Vassa Geleznova é uma peça de teatro escrita (e reescrita) pelo dramaturgo russo Máximo Górki, portanto, um texto que possui duas versões, situação esta rara na literatura. A primeira versão data de 1910, época pré-revolucionária, em que as primeiras tentativas de implantar a revolução socialista na Rússia haviam fracassado. Depois Górki voltaria a reescrever o mesmo texto, agora em 1936, conseguindo terminá-lo um mês antes de sua morte. Esta versão seria encenada, pela primeira vez, em Moscou, ainda no mesmo ano, em outubro de 1936. Não só pela distância no tempo, já que vinte e seis anos separam uma versão da outra, tampouco pelos momentos históricos, tão distintos, o que se pode dizer é que as duas versões são tão diferentes, inclusive o protagonista, que não cabe qualquer tipo de comparação entre as duas obras. Aliás, o ato de comparar, que poderia ser um referencial construtivo, acaba, na maioria das vezes, sendo pernicioso, e o é ainda mais quando se trata de produtos artísticos. Neste caso, a leitura de que trata esta resenha refere-se à segunda versão, com tradução, para a língua portuguesa, de Eugênio Kusnet e Fernando Peixoto, em 1967.

Máximo Górki foi um revolucionário de primeira hora. Nasceu pobre, vagou pela Rússia czarista, foi preso várias vezes, viu de perto a opressão ao povo russo, levada a cabo por uma estrutura de Estado corrupta e uma burguesia aproveitadora e inepta. Por sua militância e pela força de sua escrita, voltada a uma leitura crítica e lúcida das condições sócio-econômicas de seu país, Máximo Górki acabou se transformando num dos mais festejados intelectuais russos das primeiras décadas do socialismo soviético.
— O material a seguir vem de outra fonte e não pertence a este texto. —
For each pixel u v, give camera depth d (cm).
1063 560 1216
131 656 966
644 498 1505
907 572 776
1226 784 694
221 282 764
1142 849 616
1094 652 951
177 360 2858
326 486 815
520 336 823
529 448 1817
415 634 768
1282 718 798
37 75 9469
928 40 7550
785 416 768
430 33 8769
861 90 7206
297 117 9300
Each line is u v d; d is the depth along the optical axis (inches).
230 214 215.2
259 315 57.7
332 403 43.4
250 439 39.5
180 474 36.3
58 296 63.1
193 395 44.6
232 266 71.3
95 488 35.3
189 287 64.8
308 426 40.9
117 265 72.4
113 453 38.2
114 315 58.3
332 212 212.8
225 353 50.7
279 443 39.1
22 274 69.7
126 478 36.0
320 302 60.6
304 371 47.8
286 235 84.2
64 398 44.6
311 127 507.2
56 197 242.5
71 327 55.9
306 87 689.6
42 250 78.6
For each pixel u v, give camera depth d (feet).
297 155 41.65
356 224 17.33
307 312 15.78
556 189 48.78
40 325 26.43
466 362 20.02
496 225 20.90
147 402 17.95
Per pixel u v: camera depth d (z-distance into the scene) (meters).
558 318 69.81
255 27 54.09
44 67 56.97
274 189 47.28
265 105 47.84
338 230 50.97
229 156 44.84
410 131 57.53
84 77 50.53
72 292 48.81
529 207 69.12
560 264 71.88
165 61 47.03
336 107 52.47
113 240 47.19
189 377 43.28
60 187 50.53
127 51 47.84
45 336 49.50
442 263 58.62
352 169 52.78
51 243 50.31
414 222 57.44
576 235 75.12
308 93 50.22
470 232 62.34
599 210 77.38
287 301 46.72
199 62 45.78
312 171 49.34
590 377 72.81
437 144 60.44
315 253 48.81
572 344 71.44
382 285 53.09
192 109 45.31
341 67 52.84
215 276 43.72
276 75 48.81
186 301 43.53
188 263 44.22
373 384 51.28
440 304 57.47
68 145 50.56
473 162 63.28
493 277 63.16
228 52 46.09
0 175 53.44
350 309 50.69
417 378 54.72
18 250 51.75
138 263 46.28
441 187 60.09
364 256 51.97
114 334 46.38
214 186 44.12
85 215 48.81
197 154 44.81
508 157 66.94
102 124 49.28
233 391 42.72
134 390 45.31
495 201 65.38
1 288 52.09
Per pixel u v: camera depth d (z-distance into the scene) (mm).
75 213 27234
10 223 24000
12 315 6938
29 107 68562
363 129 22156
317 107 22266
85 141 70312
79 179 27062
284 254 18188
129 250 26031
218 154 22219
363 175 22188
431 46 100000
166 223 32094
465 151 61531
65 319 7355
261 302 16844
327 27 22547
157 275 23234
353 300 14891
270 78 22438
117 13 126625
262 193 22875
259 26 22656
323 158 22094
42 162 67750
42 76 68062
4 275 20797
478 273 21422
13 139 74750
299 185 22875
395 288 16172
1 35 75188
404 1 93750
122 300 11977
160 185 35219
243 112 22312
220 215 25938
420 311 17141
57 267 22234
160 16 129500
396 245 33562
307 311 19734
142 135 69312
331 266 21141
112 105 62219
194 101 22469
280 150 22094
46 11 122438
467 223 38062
Era amigo pessoal de Lênin, que via em Górki o “anunciador de tempestades”. A despeito de tudo, independente do que se pode discutir de ideologias e posições políticas acertadas ou equivocadas, o que sobra de Górki é sua genialidade, expressa numa das maiores obras primas do teatro mundial, “Os Pequenos Burgueses”.

Vassa Geleznova é uma empresária do ramo do transporte marítimo. Tinha no marido um homem inepto, beberrão e devasso, que estava prestes a sofrer um processo judicial por abuso de menores. Vassa via neste processo a hecatombe moral e social da família. Friamente ela aconselha o marido a se suicidar, como a única forma de livrar a todos da vergonha. O que Górki faz é aproveitar-se de uma trama simples e familiar, em que estão envolvidas personalidades múltiplas e opostas, para discutir o porvir de uma nova Rússia, livre da opressão, do parasitismo e da corrupção. Estabelecer o contraponto deste desenho cabe, de um lado, à matriarca, Vassa Geleznova, burguesa e conservadora, e, do outro, à sua nora, Raquel, revolucionária e paladina dos novos tempos. Só que Górki não poupa ninguém. Nem a insensível teimosia de uma, tampouco a ilusão ideológica da outra. A diferença é que Vassa representa o que é, e Raquel, o que pode vir a ser.

Enfim, os tempos sempre serão incertos, já que o homem transfere para as relações sociais e políticas aquilo que lhe é inerente, que é justamente a sua imprevisibilidade. Mas uma coisa é certa. O homem sempre buscará o melhor para si, a que chamamos de mudança, e nesta busca por mudança ele sempre encontrará alguém que se oporá a ele, acintosamente. Eis a interminável dialética. Seja o que for, em Vassa Geleznova, Górki representou um momento único na história russa, transformando o que ele próprio viveu e defendeu em pura obra de arte.